Of course the NEA isn’t the sole means of support for the arts in America, but it is a crucial lynchpin. Private donations make up the majority of arts funding, but those private donors look to the security of NEA grants when they decide whether or not to put their money into a non-profit. Without the guarantee of federal money, many non-profits would have no reliable income at all as donors can choose to pull their money any time for any reason. And people who have the money to give to an arts organization are generally not stupid people – they want to be sure that the group they donate to will be around as long as possible. I’ve seen it first-hand: when the future of a company looks bleak, donations dry up. The promise of NEA grants helps stabilize finances for companies, which in turn makes them a safer investment for private and corporate donations.

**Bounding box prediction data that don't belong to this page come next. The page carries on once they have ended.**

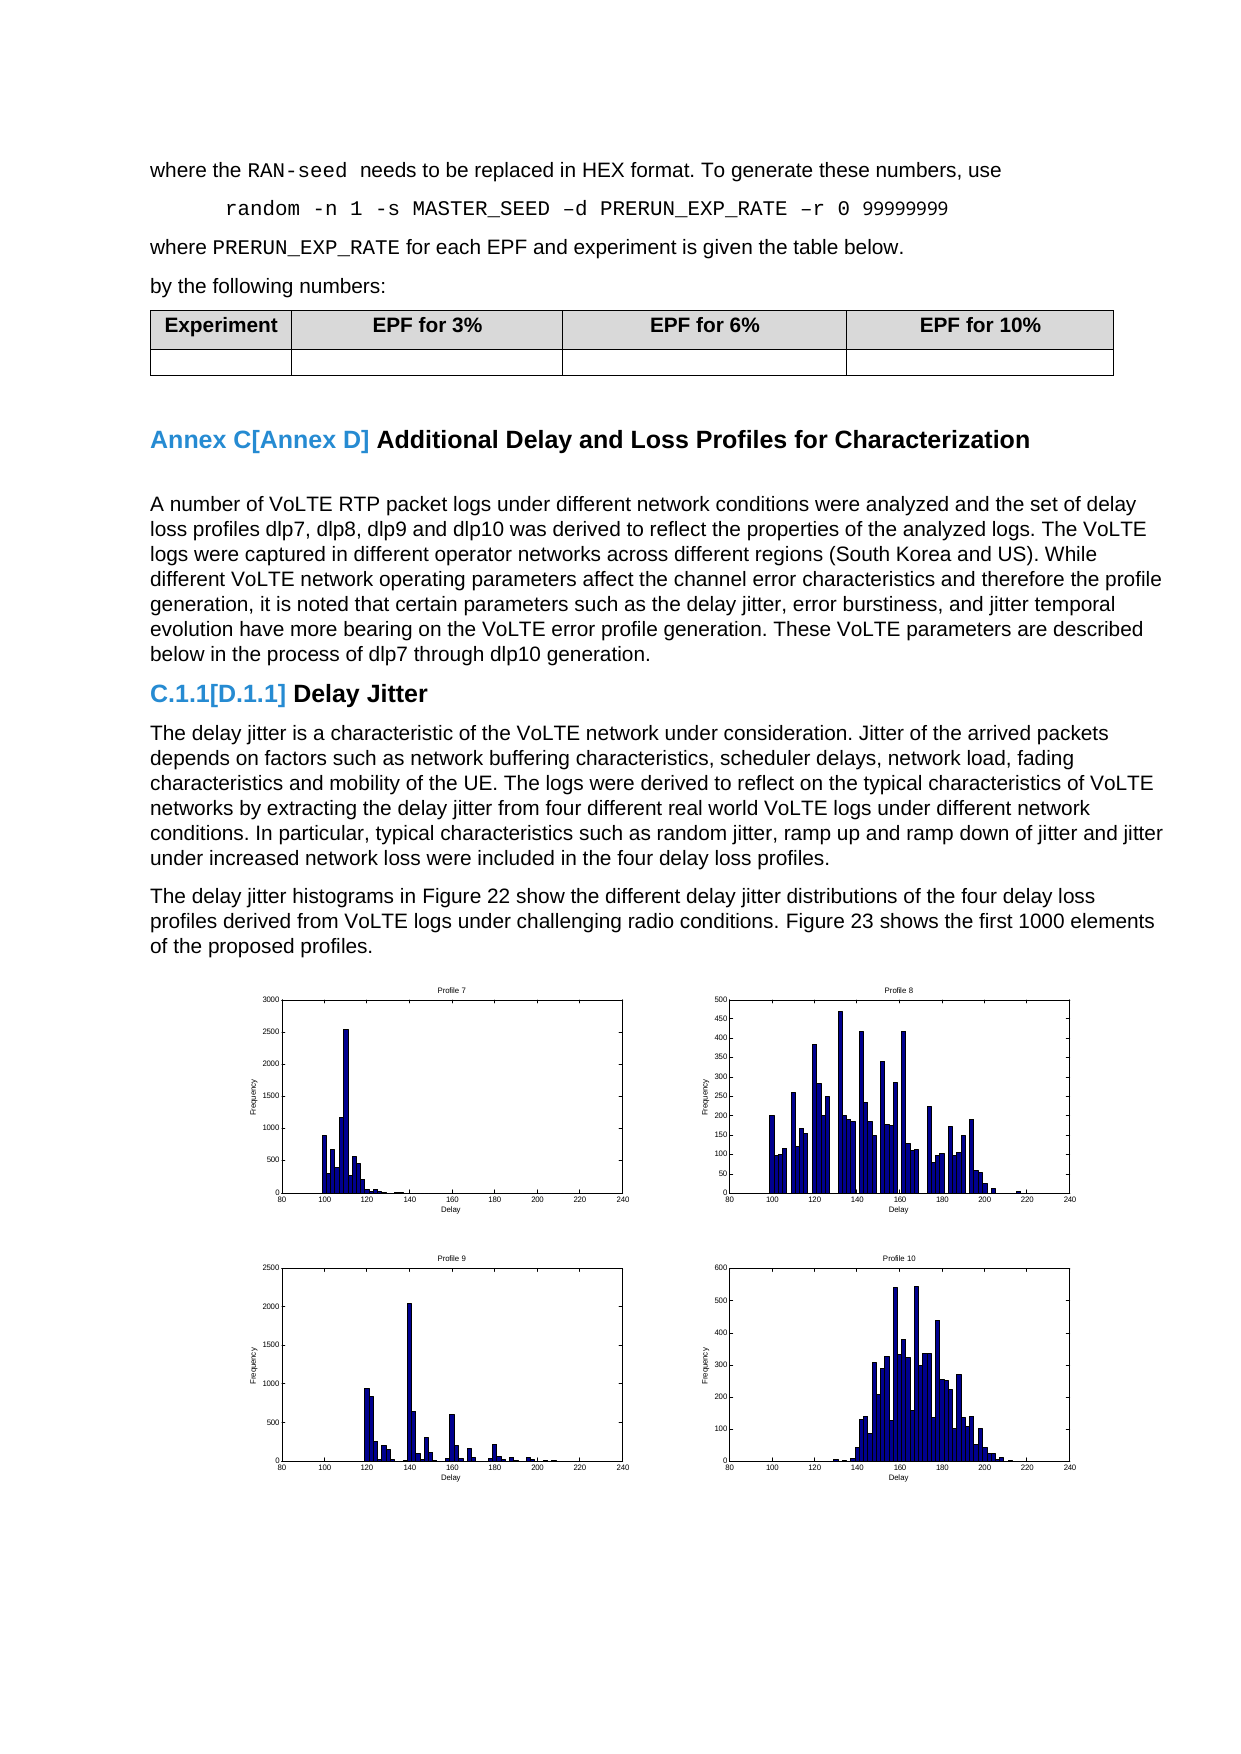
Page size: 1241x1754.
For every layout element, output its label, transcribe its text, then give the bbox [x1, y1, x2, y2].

text by the following numbers: [150, 273, 1166, 298]
text random -n 1 -s MASTER_SEED –d PRERUN_EXP_RATE –r 0 99999999 [150, 196, 1166, 222]
table_header EPF for 10% [847, 311, 1113, 349]
table_header EPF for 6% [563, 311, 846, 349]
table_cell [563, 350, 846, 375]
table_header Experiment [151, 311, 291, 349]
table_cell [847, 350, 1113, 375]
table_header EPF for 3% [292, 311, 562, 349]
text where PRERUN_EXP_RATE for each EPF and experiment is given the table below. [150, 234, 1166, 260]
text The delay jitter is a characteristic of the VoLTE network under consideration. Jitter of the arrived packets depends on factors such as network buffering characteristics, scheduler delays, network load, fading characteristics and mobility of the UE. The logs were derived to reflect on the typical characteristics of VoLTE networks by extracting the delay jitter from four different real world VoLTE logs under different network conditions. In particular, typical characteristics such as random jitter, ramp up and ramp down of jitter and jitter under increased network loss were included in the four delay loss profiles. [150, 720, 1166, 870]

Every major civilization since the dawn of time has publicly funded art. Every one. Sarah Palin, do you want the United States to fall behind Assyria in the culture wars? What about the intangible benefits of art? Your fucking fighter planes, your $233 million “bridge to nowhere” (oh yeah, you thought we’d forgotten about that, didn’t you?) and even your shitty and partially publicly-funded reality show will be gone in a hundred years or less, but many of the works of art that the NEA funding produces will live on, and will certainly reflect better on us as a nation than 99% of the dreadful shit we spend our federal money on.
So sure, if you want a quick fix to shave a hefty .031% off of the federal deficit and at the same time take a crack at the evil things liberals love most like information and enrichment, by all means defund the CPB and the NEA. God knows, someone will figure out a way to make a fortune in government subsidies importing our art and culture from China, where it can be produced in sweatshops at a fraction of the cost. And hey, if the cultural legacy of the great United States of America is reduced to Two and a Half Men and about a million fucking hours of d-list celebrities dancing, then let history judge us as it may.
On the other hand, Governor Palin (can I still call you Governor if you resigned before your first term was finished? Seems little like calling someone marathon runner when they gave up after the first few miles) you could do what a sensible person does before they let something vile and idiotic come spewing out of their mouth: shut the fuck up.